Task directions ::
Please rewrite the paragraph in the Beijing practical information text that begins "In hotels, a government tax" as a short list that keeps its main facts.

---- Text section

Practical Information in Beijing


To enter China, you must have a passport valid at least six months after your return date, a visa, an identity card and you need to fill in a form. Please note: the form can be downloaded from the embassy’s website. It often takes a long time to get the document.


Chinese (putonghua) is understood, spoken and written all over China. English is spoken in the big companies of the large cities and by most students.


The main religion is Buddhism (100 million), followed by Taoism (30 million), Islam (20 million), and Christianity (4 million). Almost the whole of China respects the “cult of the ancestors” prescribed by Confucius.


The Yuan or Kuai (CNY), also referred to as the Renminbi Yuan (RMB) (‘people’s currency’), consists of 10 Jiaos (commonly referred to as Maos) or 100 Fens. £1 Sterling = 10.26 yuan. Currency exchange is available in almost all large hotels (excluding commission, the official rate is the same everywhere). Small amounts of cash in US Dollars are also very useful. International bank cards are only accepted in large establishments, hotels and shops, but cash can be withdrawn at all branches of the Bank of China. Those in Shanghai and Beijing have ATM machines which can be used 24 hours a day. Banks open at 8.00am and close for lunch and then at around 4.00pm from Monday to Friday. Some also open on Saturdays from 8:00am to noon. Be careful not to exchange money on the black market, although this practice has virtually died out.


Inspection against SARS (a respiratory disease) and avian flu has been reinforced.
Furthermore, a vaccination against flu for people going to Asian countries who are affected by the avian flu has not yet been judged as useful or recommended, according to the Minister of Health Administration. It is recommended to travellers going to countries declared as infected by the World Health Organisation (WHO) and the International Epizootic Office to avoid all contact with fowls, that is to say not going to farms and fowl and bird markets, avoid all contact with any surfaces spattered with fowl droppings or animal dejections. Finally, it is categorically unadvised to bring back animals from those countries.Hygiene recommendations
Steps against microbial infections are recommended, especially avoiding eating raw or half-cooked food, in particular meat and eggs; wash your hands regularly.General recommendations
No vaccine is required but hepatitis A, typhoid and tetanus are strongly recommended. Ask for more information at a vaccination centre to be informed about eventual epidemic diseases and risks of infections when you get there.
Good to know: every winter, flu and colds ravage China, especially in cold regions. Bring broad-spectrum antibiotics and medicine to cure sore throats. Dust and pollution can cause conjunctivitis (bring an eyewash solution). Golden rule in the country: never drink tap water, never have ice cubes, ice creams or pealed fruits sold in the street. Drink tea or mineral water, sodas or beer (in bottles with the cap open in front of you). In restaurants where hygiene conditions seem dubious, avoid eating raw vegetables and always choose hot or well-cooked dishes. In case of an accident, get a taxi to the closest hospital. Health care is relatively reliable and inexpensive. Major hotels provide medical emergency services. In any case, it is preferable to get some sort of repatriation insurance.


Voltage is 220 V.There are 5 different types of electrical outlets! US adaptor and flat outlets are necessary.


In hotels, a government tax, going from 10 to 20% is added to the room rate. Do not forget to keep enough cash to pay the airport tax (CNY 100 for an international flight, CNY 50 for a domestic flight). It is not a custom to leave tips, but tour guides would happily accept them. A small amount of cash (or a small gift), handed beforehand, sometimes facilitates human relations.

--------
---- Data

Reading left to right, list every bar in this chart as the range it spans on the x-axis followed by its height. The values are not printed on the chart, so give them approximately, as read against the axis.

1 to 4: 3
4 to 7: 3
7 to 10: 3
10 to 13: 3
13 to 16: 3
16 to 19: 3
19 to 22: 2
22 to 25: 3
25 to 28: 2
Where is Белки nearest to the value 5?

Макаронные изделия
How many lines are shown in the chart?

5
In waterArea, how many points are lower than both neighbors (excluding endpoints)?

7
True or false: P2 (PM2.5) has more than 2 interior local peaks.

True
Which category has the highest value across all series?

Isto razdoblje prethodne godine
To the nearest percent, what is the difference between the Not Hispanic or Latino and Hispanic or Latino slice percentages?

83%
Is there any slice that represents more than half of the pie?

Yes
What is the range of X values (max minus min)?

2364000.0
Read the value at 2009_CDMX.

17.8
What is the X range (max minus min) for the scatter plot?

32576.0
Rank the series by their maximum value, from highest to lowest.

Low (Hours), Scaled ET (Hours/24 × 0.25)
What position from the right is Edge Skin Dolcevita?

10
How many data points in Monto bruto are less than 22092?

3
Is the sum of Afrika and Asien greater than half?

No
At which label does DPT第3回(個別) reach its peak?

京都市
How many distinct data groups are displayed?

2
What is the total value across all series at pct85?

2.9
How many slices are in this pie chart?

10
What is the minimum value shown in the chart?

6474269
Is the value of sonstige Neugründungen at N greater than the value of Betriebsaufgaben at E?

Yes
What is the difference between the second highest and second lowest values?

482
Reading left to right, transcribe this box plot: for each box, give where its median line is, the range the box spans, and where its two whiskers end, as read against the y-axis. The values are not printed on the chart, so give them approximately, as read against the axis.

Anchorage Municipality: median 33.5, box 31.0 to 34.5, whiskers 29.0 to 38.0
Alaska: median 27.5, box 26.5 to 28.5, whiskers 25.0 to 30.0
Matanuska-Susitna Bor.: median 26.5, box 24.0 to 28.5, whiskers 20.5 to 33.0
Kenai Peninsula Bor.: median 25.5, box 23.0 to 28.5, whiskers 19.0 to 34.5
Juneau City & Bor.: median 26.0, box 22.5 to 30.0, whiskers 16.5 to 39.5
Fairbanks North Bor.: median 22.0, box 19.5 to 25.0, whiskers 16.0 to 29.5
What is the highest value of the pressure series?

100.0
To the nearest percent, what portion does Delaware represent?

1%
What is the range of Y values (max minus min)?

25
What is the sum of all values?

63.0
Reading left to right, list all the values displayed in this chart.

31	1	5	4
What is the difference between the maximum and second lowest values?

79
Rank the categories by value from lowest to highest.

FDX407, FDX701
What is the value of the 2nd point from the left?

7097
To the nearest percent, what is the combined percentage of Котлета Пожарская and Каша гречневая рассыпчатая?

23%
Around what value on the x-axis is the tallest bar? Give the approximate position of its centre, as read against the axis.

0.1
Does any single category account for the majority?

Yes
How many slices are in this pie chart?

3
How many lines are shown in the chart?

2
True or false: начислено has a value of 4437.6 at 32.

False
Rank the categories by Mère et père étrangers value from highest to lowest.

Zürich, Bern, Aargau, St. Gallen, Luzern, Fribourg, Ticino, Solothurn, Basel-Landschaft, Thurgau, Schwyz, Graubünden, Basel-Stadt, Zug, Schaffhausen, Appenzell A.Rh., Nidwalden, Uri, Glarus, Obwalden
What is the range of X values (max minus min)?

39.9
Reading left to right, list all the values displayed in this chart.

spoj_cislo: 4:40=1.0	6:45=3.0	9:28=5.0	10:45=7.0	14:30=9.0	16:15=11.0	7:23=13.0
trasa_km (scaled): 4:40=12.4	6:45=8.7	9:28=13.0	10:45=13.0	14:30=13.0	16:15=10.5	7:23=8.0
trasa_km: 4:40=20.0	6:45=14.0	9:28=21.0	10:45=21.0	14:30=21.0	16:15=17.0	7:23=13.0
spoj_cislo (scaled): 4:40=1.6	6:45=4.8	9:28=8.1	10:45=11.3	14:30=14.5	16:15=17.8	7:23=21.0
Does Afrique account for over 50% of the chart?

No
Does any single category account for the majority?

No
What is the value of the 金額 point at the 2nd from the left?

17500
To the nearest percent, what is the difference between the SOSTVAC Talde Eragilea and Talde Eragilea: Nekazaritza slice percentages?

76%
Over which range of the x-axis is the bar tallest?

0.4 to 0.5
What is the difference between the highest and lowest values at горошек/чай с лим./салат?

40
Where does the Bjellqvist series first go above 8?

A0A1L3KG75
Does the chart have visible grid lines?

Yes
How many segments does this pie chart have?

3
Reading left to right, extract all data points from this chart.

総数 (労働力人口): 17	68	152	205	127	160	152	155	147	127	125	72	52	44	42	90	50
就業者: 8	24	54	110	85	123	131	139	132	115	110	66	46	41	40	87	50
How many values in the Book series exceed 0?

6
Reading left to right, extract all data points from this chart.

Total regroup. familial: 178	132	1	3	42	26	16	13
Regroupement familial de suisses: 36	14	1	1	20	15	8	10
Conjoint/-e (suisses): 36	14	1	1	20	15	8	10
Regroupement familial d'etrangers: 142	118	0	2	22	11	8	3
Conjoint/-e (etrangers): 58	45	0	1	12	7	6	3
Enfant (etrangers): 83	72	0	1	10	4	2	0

--------

Answer to this problem ::
- Hotels add a government tax of 10 to 20% to the room rate.
- Keep enough cash for the airport tax: CNY 100 for an international flight, CNY 50 for a domestic one.
- Tipping is not customary, though tour guides happily accept tips.
- A small amount of cash or a small gift, handed over beforehand, sometimes helps human relations.